According to court filings, Apple Inc requested a US federal judge on Friday to put on hold orders that might require it to adjust some of its App Store policies, and it also said it is appealing the verdict in an antitrust case brought by “Fortnite” creator Epic Games.

After a weeks-long trial, US District Judge Yvonne Gonzalez Rogers decided substantially in Apple’s favour in September. She did, however, demand one major concession: beginning December 9, Apple could no longer restrict app developers from providing buttons or links in their apps that guide users to payment methods other than Apple’s in-app payment system, which levies a commission to developers.

Gonzalez Rogers expressed worry in the whole 180-page judgement that developers were being banned from engaging with iPhone consumers about alternative prices.

In its submission on Friday, Apple stated that complying with the order could cost it and its customers harm.
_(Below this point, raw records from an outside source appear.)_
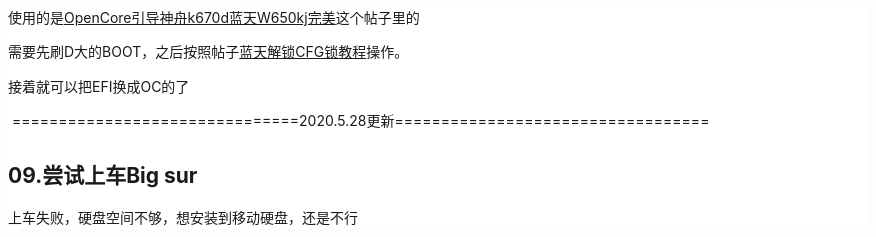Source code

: 使用的是[OpenCore引导神舟k670d蓝天W650kj完美](http://bbs.pcbeta.com/viewthread-1842304-7-1.html)这个帖子里的

需要先刷D大的BOOT，之后按照帖子[蓝天解锁CFG锁教程](http://bbs.pcbeta.com/viewthread-1842372-1-1.html)操作。

接着就可以把EFI换成OC的了

 ===============================2020.5.28更新==================================

## 09.尝试上车Big sur

上车失败，硬盘空间不够，想安装到移动硬盘，还是不行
It stated that it expects to win an appeal disputing the order and that it prefers to let the legal process play out first, which may take up to a year.
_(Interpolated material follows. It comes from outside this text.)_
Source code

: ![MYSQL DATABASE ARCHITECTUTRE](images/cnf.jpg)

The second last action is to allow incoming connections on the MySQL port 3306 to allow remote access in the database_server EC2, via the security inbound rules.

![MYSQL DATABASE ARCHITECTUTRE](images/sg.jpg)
Epic is appealing the judge’s decision that Apple’s payment conditions did not violate antitrust law.

“The requested stay will allow Apple to protect consumers and safeguard its platform while the company works through the complex and rapidly evolving legal, technological, economic issues,” Friday`s filing said.

In recent months, Apple agreed to relax additional regulations governing developer-to-user contact as part of settlements with developers suing the company and Japan’s antitrust authority.

The company stated that it has already began examining options that will both satisfy Gonzalez Rogers’ call for consumers to be more informed and its objectives to keep them safe from scams while continuing to receive commissions.

Apple wants a hearing with Gonzalez Rogers on its stay request in early November. The deadline for Epic’s opening arguments in its appeal is December 12.

Apple has stated that “Fortnite” will remain unavailable on the App Store until all appeals are exhausted.